En conséquence, les Américains ne redécouvrent rien de nouveau ; ils ont toujours eu un Etat, une nation et une république. Le seul phénomène qui mérite d'être signalé, c'est que la très forte décentralisation de la vie politique, sociale et économique n'empêche pas les Américains de se retrouver unis, comme on a pu le voir après le 11 septembre, et comme cela se produit pour n'importe quelle guerre. Non seulement ils sont unis, mais ils disposent d'institutions centrales très solides qui permettent à leur énergie d'être canalisée. Le président est aussi le chef des Armées et, à ce titre, il peut se servir de toutes les armes dont il dispose. En cas de crise, il peut réunir le Congrès et lui demander des fonds qui lui auraient été chichement comptés en temps normal.
Il est vrai que George W. Bush est intervenu directement dans la crise des compagnies aériennes en leur accordant un pactole indigne de l'économie de marché. Mais le déplacement dans le vaste territoire américain fait partie intégrante de l'économie américaine et abandonner à leur sort les transporteurs aériens n'aurait fait qu'aggraver la récession ; de la même manière, des fonds ont été alloués par le Congrès à la ville de New York, particulièrement meurtrie par les attentats.
En l'occurrence, la gravité de la situation et l'urgence des mesures à prendre expliquent la réaction rapide de « l'Etat » américain ; mais le même Etat, par le biais de la Banque fédérale des réserves ou banque centrale (Fed) n'a jamais hésité, même s'il s'agit d'un organisme indépendant, à intervenir dans l'évolution de l'économie. Pour éviter une chute catastrophique des cours, la Fed a baissé les taux d'intérêt et a injecté dans les circuits des fonds dont le montant est tenu secret mais qui ont certainement été considérables.
Par conséquent, croire que l'Etat américain serait inexistant ou inerte est absurde. Il a seulement moins de pouvoirs que l'Etat français, grâce à une décentralisation historique, les Etats-Unis étant formés à l'origine par une agglomération d'Etats et non divisés en Etats. Il s'interdit en outre d'exercer des métiers qui ne sont pas les siens ; il ne lui appartient pas de construire des automobiles ou des avions, de gérer des banques ou les transports publics, toutes activités que l'Etat français a longtemps accomplies, mais dont il finira par se débarrasser. Et la grande différence entre la France et les Etats-Unis, c'est que la première s'occupe de l'éducation et des systèmes sociaux ou de soins, ce qui ne se fait pas en Amérique. Et là, le débat est ouvert : les Américains eux-mêmes doutent de l'efficacité de leur éducation et encore plus de leur système de santé.

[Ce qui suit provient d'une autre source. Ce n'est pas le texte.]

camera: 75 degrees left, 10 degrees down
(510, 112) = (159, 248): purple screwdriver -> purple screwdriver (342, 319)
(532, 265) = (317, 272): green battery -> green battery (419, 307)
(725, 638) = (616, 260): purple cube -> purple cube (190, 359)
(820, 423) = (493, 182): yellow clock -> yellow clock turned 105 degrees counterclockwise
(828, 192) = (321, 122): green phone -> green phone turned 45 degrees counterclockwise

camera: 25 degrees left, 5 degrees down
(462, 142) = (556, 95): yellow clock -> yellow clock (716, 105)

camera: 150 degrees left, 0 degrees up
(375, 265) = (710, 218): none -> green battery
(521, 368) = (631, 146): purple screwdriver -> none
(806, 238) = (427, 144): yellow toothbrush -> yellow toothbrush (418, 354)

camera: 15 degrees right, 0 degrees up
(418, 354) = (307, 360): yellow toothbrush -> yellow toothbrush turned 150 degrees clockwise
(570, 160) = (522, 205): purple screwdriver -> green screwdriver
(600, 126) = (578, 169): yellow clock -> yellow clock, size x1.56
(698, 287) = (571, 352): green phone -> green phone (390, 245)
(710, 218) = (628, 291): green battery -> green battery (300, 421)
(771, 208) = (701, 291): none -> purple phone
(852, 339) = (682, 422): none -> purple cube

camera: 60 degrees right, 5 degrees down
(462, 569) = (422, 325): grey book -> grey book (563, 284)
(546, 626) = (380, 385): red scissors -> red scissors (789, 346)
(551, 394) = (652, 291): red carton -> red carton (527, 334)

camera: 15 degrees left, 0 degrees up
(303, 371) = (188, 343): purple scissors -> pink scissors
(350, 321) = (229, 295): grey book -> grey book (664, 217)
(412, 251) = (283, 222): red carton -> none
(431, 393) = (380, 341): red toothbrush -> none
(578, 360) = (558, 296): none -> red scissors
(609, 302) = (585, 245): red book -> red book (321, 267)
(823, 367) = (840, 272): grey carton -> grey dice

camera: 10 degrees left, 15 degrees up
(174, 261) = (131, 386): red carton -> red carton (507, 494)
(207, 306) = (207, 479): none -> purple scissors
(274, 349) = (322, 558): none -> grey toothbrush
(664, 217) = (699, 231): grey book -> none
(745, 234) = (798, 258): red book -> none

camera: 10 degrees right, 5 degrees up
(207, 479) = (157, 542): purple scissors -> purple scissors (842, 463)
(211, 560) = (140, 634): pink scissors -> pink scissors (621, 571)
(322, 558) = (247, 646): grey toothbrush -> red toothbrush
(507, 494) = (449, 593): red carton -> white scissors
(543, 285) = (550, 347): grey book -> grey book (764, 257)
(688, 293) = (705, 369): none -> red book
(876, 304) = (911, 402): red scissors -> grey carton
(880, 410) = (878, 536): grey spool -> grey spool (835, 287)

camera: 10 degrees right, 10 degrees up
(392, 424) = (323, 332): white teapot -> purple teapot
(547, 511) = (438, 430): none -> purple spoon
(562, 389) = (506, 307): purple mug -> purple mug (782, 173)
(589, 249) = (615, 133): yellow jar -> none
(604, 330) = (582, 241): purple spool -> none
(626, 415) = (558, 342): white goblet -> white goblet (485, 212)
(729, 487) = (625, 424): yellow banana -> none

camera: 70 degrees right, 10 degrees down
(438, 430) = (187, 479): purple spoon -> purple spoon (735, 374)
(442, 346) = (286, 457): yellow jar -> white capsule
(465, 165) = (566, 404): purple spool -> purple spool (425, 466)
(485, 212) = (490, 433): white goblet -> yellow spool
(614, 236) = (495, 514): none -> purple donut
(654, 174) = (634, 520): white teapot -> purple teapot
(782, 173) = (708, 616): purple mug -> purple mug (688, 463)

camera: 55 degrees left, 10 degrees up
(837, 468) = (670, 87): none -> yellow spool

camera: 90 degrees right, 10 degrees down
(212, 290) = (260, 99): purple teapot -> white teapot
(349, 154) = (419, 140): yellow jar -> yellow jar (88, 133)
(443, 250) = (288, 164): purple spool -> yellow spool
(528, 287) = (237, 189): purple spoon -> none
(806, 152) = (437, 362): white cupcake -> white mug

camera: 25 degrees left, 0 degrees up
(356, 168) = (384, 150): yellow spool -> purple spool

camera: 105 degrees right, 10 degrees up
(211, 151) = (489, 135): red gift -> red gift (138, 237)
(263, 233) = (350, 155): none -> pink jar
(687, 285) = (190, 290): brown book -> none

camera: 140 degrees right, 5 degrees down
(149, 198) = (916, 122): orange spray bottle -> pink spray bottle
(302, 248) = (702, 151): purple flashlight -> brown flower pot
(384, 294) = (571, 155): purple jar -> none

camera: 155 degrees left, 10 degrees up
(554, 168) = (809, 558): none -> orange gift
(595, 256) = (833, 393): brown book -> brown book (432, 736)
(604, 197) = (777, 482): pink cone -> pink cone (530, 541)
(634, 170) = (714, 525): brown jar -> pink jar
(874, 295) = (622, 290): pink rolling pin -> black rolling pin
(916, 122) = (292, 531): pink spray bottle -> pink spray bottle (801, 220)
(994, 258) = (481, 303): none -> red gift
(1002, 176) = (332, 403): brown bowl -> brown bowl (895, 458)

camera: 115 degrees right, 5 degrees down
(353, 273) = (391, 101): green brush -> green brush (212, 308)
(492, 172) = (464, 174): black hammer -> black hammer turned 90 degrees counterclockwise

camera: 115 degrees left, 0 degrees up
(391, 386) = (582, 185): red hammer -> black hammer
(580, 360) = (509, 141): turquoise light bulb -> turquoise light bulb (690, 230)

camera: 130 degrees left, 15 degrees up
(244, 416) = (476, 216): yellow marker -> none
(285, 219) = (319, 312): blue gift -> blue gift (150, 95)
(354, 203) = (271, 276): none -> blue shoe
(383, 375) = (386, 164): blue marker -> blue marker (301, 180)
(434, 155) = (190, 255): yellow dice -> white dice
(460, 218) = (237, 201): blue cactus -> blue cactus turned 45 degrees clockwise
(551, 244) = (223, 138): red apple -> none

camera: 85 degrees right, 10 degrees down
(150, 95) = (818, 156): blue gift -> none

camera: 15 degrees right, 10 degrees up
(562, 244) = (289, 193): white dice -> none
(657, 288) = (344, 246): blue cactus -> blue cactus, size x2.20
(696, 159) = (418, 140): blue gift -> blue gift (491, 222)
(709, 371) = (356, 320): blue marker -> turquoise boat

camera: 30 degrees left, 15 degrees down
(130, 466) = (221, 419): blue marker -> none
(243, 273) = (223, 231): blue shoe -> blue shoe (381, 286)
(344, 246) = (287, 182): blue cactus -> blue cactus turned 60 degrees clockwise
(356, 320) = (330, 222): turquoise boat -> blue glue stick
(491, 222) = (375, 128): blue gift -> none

Il y a eu une longue période, après la Seconde Guerre mondiale, où certains observateurs trouvaient des ressemblances profondes entre le système soviétique et le regroupement des industries aux Etats-Unis.
Loi antitrust
Finalement, disaient-ils, il y aura un jour où n'existeront, aux Etats-Unis, qu'une seule industrie de l'acier, une seule compagnie aérienne, une seule compagnie de chemin de fer, etc., et alors quelle différence y aura-t-il entre une concentration aux mains du privé et une concentration aux mains du public ? Idée intéressante, mais également peu fondée dans la mesure où la loi antitrust a fait éclater le cartel pétrolier et le cartel téléphonique, et failli tailler Microsoft en morceaux. C'est assez dire que l'Etat est non seulement présent mais qu'il peut être aussi très désagréable pour les plus grosses sociétés. Il ne faut pas oublier en effet que le « small business » innerve tout le tissu social américain, qu'il est protégé et qu'il existe une aide aux petites et moyennes entreprises alimentée par des fonds budgétaires et gérée... par l'Etat.